For me it looks like the corresponding request function checks for request at the end of the timeout. In my opinion it is wrong understanding of timeout. The request checks shall happen faster (maybe ~200ms) and the function shall timeout after request_timeout value approached.

This is not a definition of timeout that we invented, it is the timeout as defined by the python-requests popular library, see https://requests.readthedocs.io/en/latest/user/advanced/#timeouts. Conan does nothing with this value, just pass it to python-requests.

On the other hand I do not know, if artifactory server or network will kick conan client out, if it polls status every ~200ms.

What are your thoughts here?

I tend to think this is some kind of resource exhaustion, on server side, network layer (sometimes, specially in corporate networks with firewalls, vpns, proxies, etc, we have seen intermediate layers imposing limits).

KozhinovAlexander commented 3 weeks ago

For me it looks like the corresponding request function checks for request at the end of the timeout. In my opinion it is wrong understanding of timeout. The request checks shall happen faster (maybe ~200ms) and the function shall timeout after request_timeout value approached.

This is not a definition of timeout that we invented, it is the timeout as defined by the python-requests popular library, see https://requests.readthedocs.io/en/latest/user/advanced/#timeouts. Conan does nothing with this value, just pass it to python-requests.

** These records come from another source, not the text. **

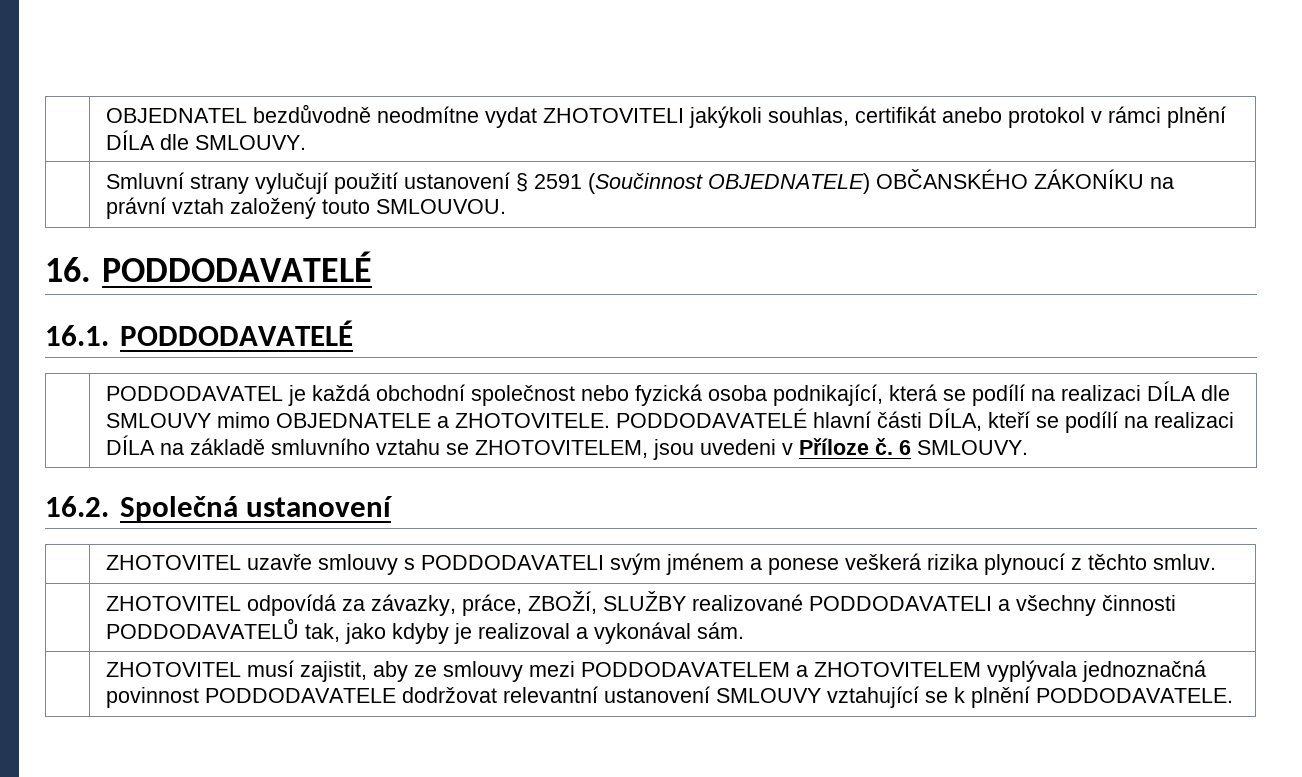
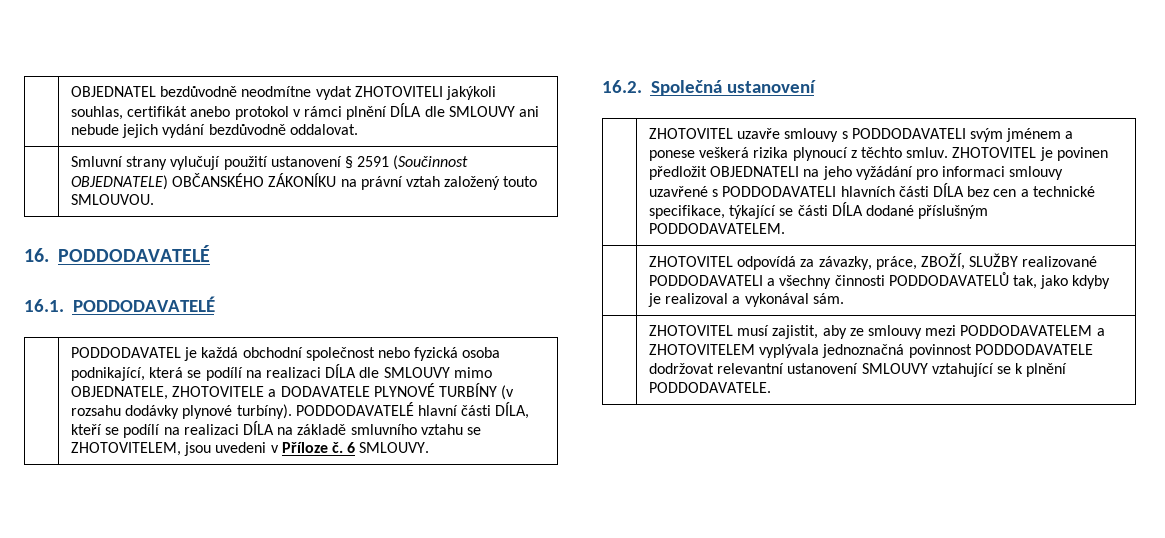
[194,135,306,150] SMLOUVY. -> [448,106,539,117] [71,124,358,138] SMLOUVY ani nebude jejich vydání bezdůvodně oddalovat.
[275,413,610,428] OBJEDNATELE a ZHOTOVITELE. -> [71,383,515,400] [71,404,292,419] OBJEDNATELE, ZHOTOVITELE a DODAVATELE PLYNOVÉ TURBÍNY (v rozsahu dodávky plynové turbíny).
(1216, 562) none -> [952,147,1108,161] [649,166,1064,180] [649,183,1095,197] [649,202,989,219] [649,223,786,234] ZHOTOVITEL je povinen předložit OBJEDNATELI na jeho vyžádání pro informaci smlouvy uzavřené s PODDODAVATELI hlavních části DÍLA bez cen a technické specifikace, týkající se části DÍLA dodané příslušným PODDODAVATELEM.

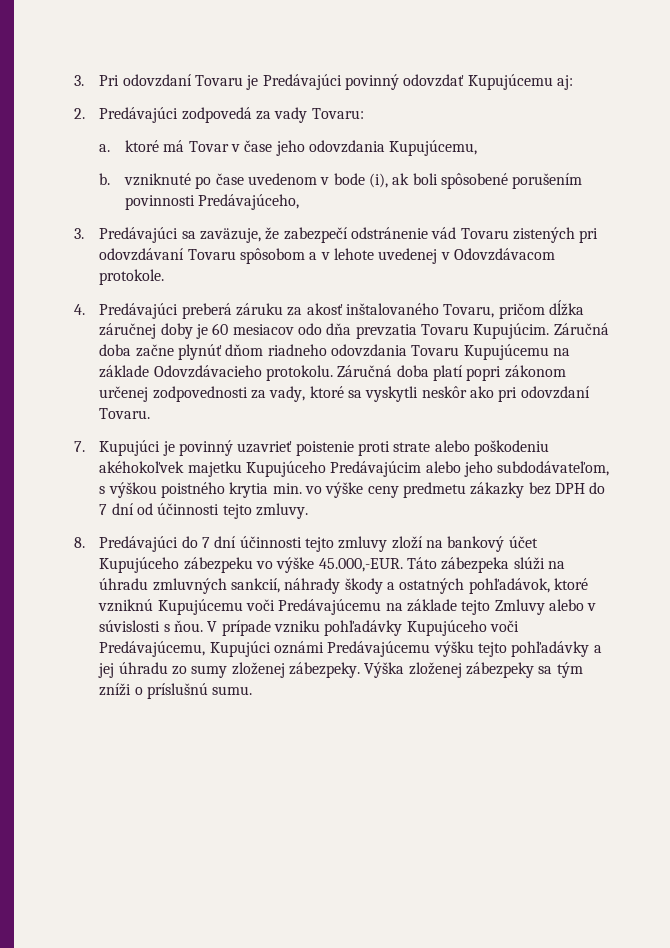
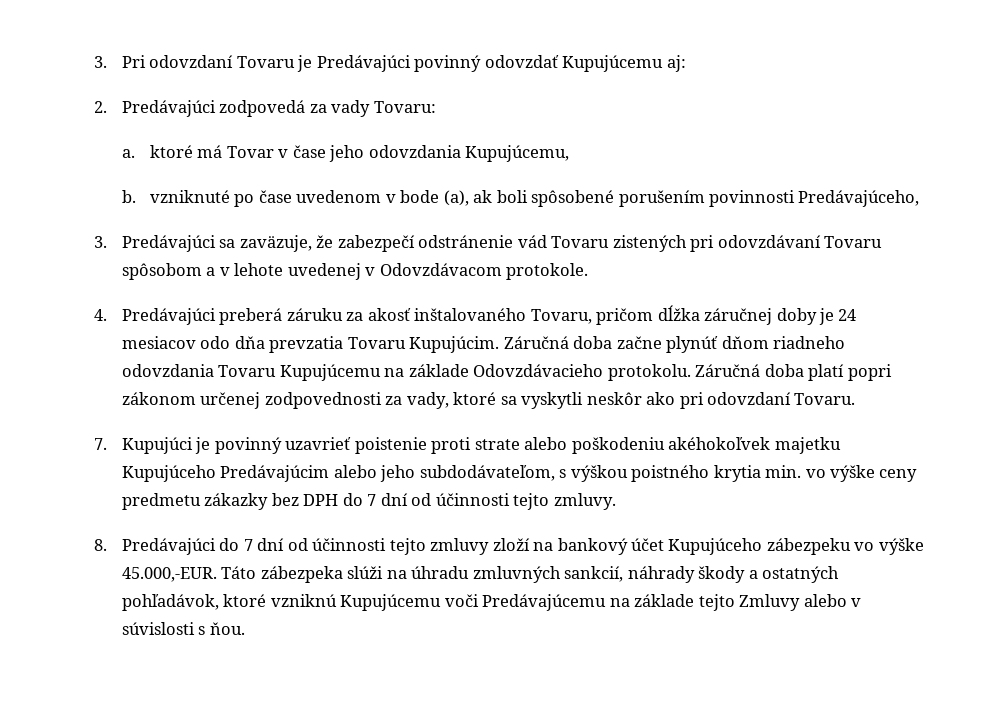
[368,173,388,188] (i), -> [443,190,469,206] (a),
[212,323,229,335] 60 -> [838,309,857,321] 24
(237, 542) none -> [287,538,308,551] od
[207,620,519,636] [99,641,602,657] [98,662,583,678] [99,683,253,699] V prípade vzniku pohľadávky Kupujúceho voči Predávajúcemu, Kupujúci oznámi Predávajúcemu výšku tejto pohľadávky a jej úhradu zo sumy zloženej zábezpeky. Výška zloženej zábezpeky sa tým zníži o príslušnú sumu. -> (245, 628) none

Ok. But it definitely impacts transfer performance. For example setting request_timeout to 10 sec. will produce 30 sec. upload and 10 sec. dead (timeout) time. Increasing request_timeout value will increase dead time accordingly (see T value in picture below). We can see now, the timeout effectively reduce a throughout. Of course it can be seen for larger packages (around 300MiBi) in total. But the behavior is there. My proposal would be: passing a value of about 200ms as a timeout to python-requests library and doing as many 200ms requests as matches into request_timeout value. In that case the upload of larger packages shall be much more performant. Also the backward compatibility shall be perfect. @memsharded Could you imagine such change?

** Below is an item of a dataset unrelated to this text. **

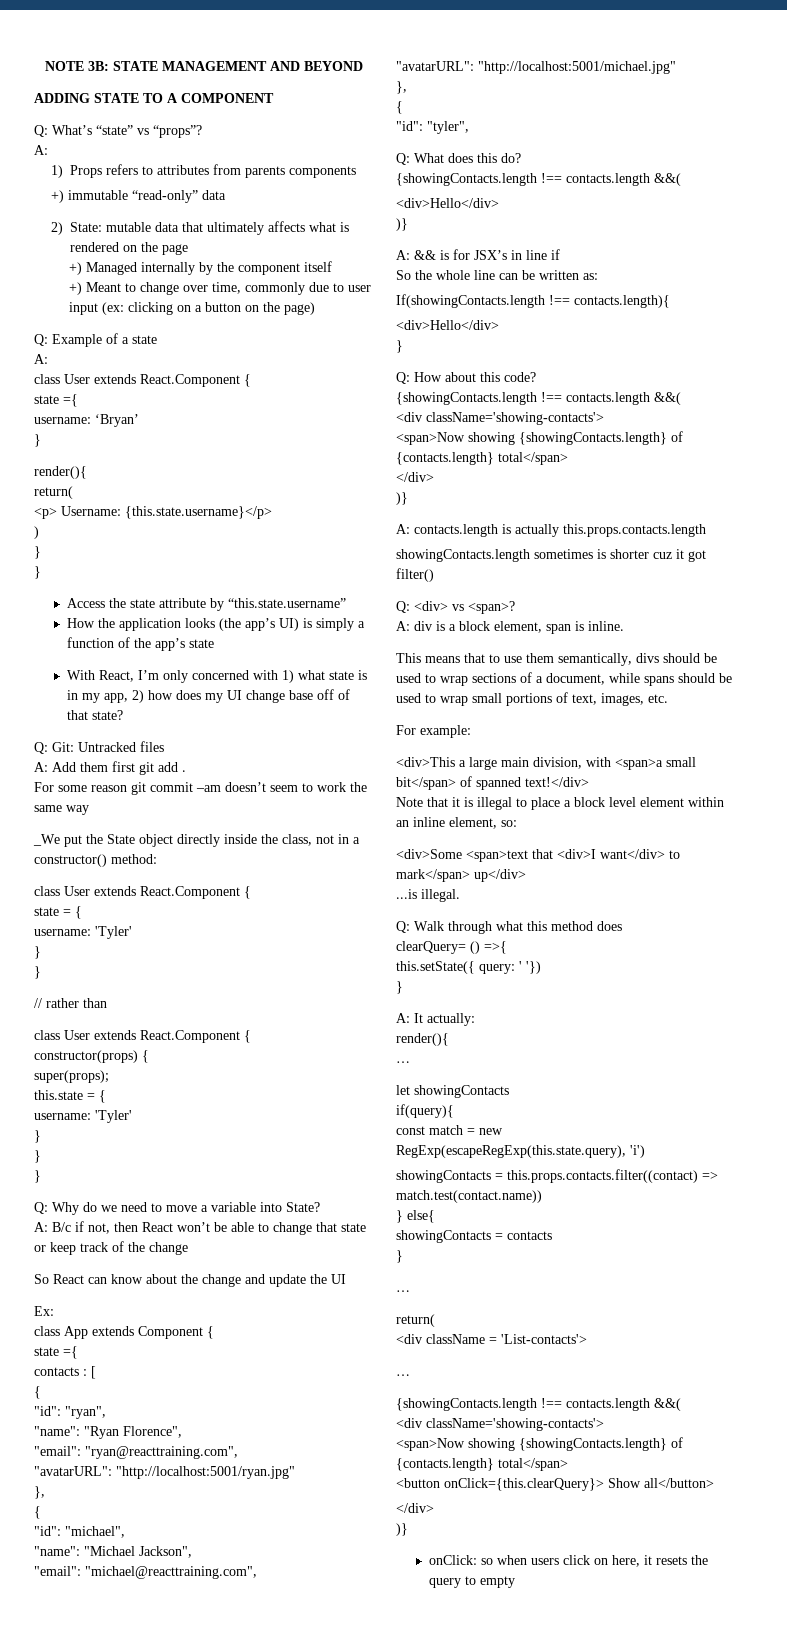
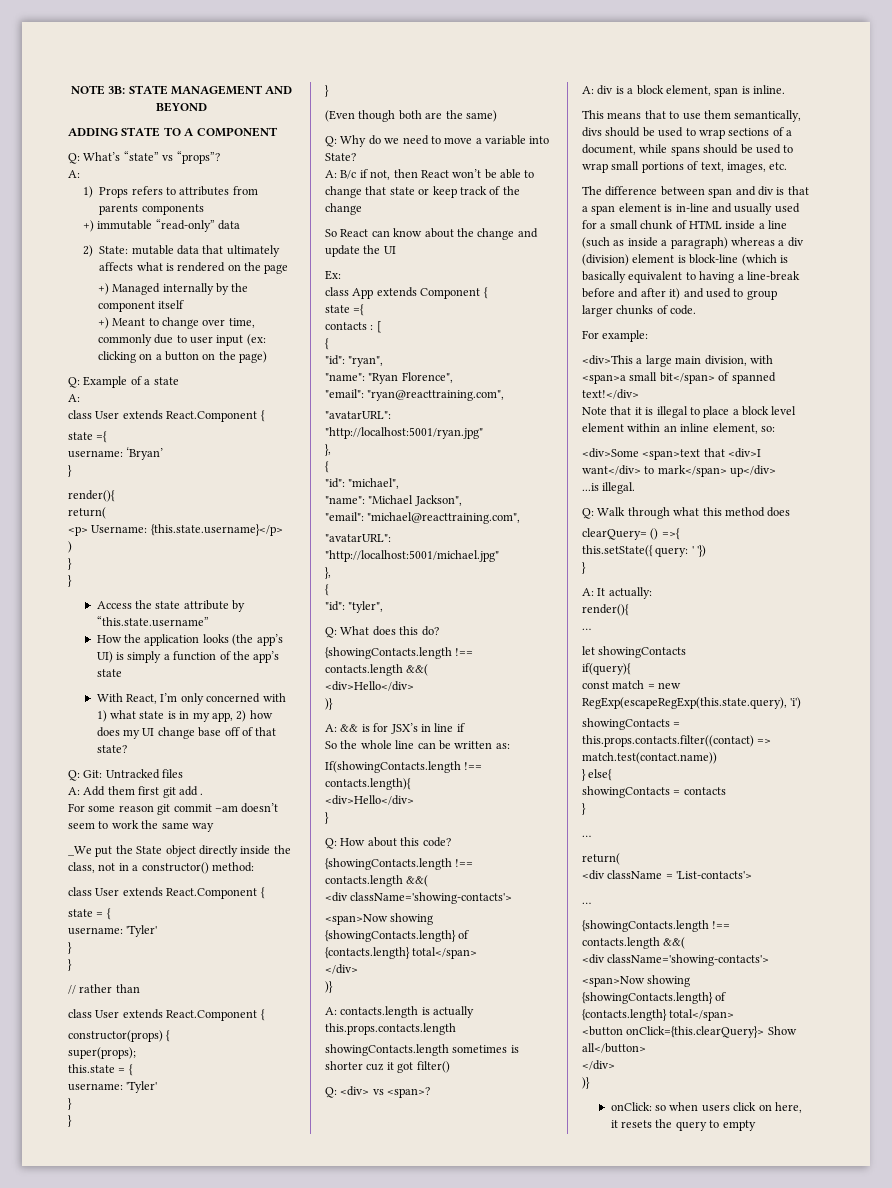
(41, 1176) none -> [325,110,497,122] // (Even though both are the same)
(668, 698) none -> [582,186,809,198] [582,203,800,215] [582,220,787,230] [582,237,804,249] [582,254,788,266] [582,271,800,283] [582,288,777,300] [582,305,697,317] // The difference between span and div is that a span element is in-line and usually used for a small chunk of HTML inside a line (such as inside a paragraph) whereas a div (division) element is block-line (which is basically equivalent to having a line-break before and after it) and used to group larger chunks of code.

On the other hand I do not know, if artifactory server or network will kick conan client out, if it polls status every ~200ms.

What are your thoughts here?

I tend to think this is some kind of resource exhaustion, on server side, network layer (sometimes, specially in corporate networks with firewalls, vpns, proxies, etc, we have seen intermediate layers imposing limits).

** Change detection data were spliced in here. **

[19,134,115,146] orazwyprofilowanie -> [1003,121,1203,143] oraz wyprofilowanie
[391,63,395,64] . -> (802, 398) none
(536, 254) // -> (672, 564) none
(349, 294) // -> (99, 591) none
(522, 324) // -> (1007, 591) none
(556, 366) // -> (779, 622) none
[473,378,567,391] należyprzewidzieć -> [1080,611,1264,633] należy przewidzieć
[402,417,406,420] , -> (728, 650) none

Agree. It is highly likely the problem. I investigate it with server folks.

memsharded commented 3 weeks ago

@memsharded Could you imagine such change?

I am not sure about this. The timeouts only happen under some circumstances, where the server doesn't really respond. But this is very rarely the case. Conan is not waiting 60 seconds (the default right now) after each upload. This timeout is not something we control, so there is no way to set up a 200ms timeout then have python-requests do 200ms requests, this is internal to python-requests.

Also, we try to follow as much as possible the "experts" defaults. In this case the python-requests default is None which means wait for ever. We reduced that to 60 seconds, which seems a reasonable limit for any server. But trying to set it to something less than a few seconds might fail very often even for quite performant servers, note these servers load might be huge.

Agree. It is highly likely the problem. I investigate it with server folks.

Yes, in any case, the performance of transfers should be a separate discussion if anything, lets keep this ticket focused on the timeout.

KozhinovAlexander commented 3 weeks ago

@memsharded Do you have a jfrog artifactory server to reproduce the behavior? In that case I could provide you simple conan package, which reproduces mentioned timeout behavior, s.t. you see timeout impacts transfer performance.

memsharded commented 3 weeks ago

For testing I usually use a server running locally in my computer, but that might not be the best to test real network issues.